[GIVEN TEXT]
Aggregations and their expected behaviour

Owner	Approvers	Participants
Sasha Patotski	Dan Miller, Ulf Knoblich	Jing Jin, Pawel Janowski, Aleksandr Fabijan, Widad Machmouchi, Andrew Lohr, Jonathan Litz, Carl Mitchell, Andy Drake, Garnet Vaz

This RFC (Request For Comment) describes what Mangrove means by "aggregation levels", the constraints, assumptions, and the behaviour that Mangrove users can expect under those constraints and assumptions. Moreover, we give a precise description of how aggregations work in Mangrove, with a focus on handling null values.

Problem

Recently a number of unexpected behaviours were discovered in Foray (the current default code generation framework in the Cosmos pipeline). These behaviours were caused by more than 3 aggregation levels with some of the columns defining the levels containing null values. Because of the mismatch between the user's expectations and the computation results, Mangrove needs to be as precise as possible in communicating the expected behaviour.

Summary of the proposal

In short, we propose the following for Mangrove:

The result of the computation should not depend on the compute fabric used.
- Currently there is a number of known small discrepancies between platforms (Foray vs. Hypercube vs. Foray MV vs. Mangrove Hypercube vs. other Mangrove fabrics)
[/GIVEN TEXT]
[EXCERPTED RECORDS]
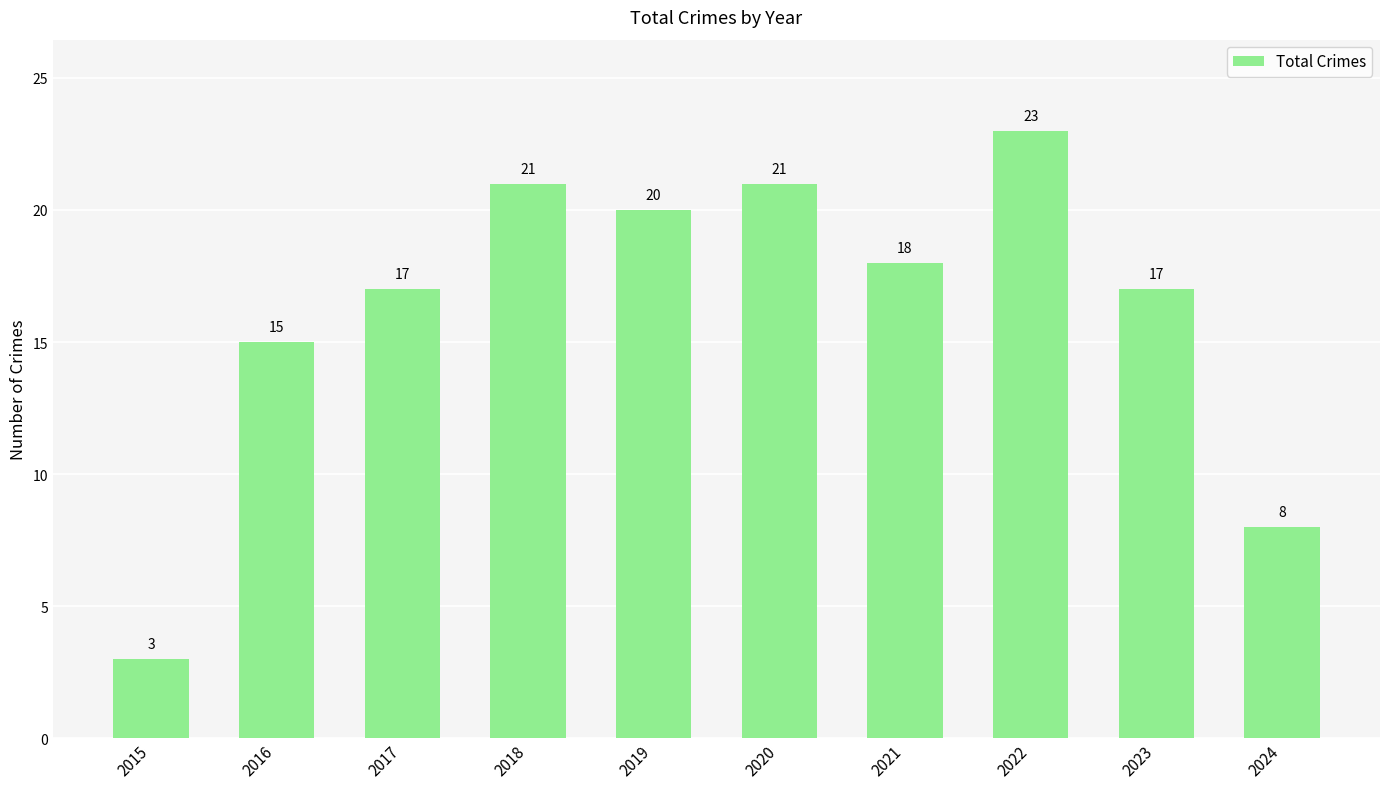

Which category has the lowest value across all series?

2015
[/EXCERPTED RECORDS]
[EXCERPTED RECORDS]
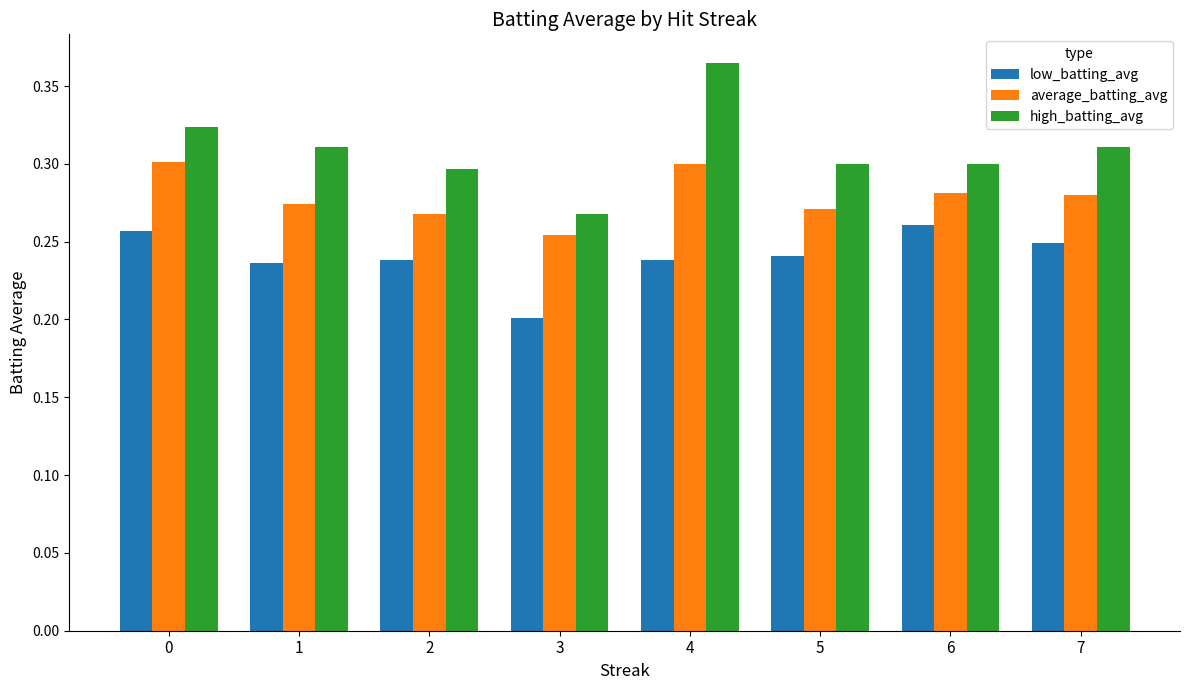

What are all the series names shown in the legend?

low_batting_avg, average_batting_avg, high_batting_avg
[/EXCERPTED RECORDS]
Continue the Mangrove RFC on aggregation levels and null handling, starting right after its last line.

Allow arbitrary positive number of aggregation levels.
- Mangrove Hypercube only allows 4 (although it is not a hard limit, it is easy to add more levels if needed), other Mangrove fabrics allow any number already. Foray and Foray MV do not have official support for more than 3 levels.
Aggregation levels should be linearly ordered from the least coarse to the most coarse, with the most coarse level being the randomization unit level.
- This is the current assumptions across all the platforms already.
Allow having null values in the aggregation level IDs.
- Different platforms have different behaviour.
Make no assumptions about the uniqueness of the aggregation level IDs, for example two different users can have sessions with the same ID and those would still be treated as different sessions.
- Foray does that currently, the other platforms have differences.

See below for more details on what exactly is proposed and why. The document describes the state where Mangrove wants to be, no the state it's currently at. Some supported compute fabrics are closer to what's described below than others. The team is working on estimating the necessary work to be done.

Proposed Solution

Precise definition of a level

When creating a metric set, the users are required to provide an ordered list of column names from the schema. These columns are addressed as "aggregation levels", or simply "levels". The order of the levels is from "lowest" level to "highest" level, with the highest level being defined by the column containing the randomization unit IDs.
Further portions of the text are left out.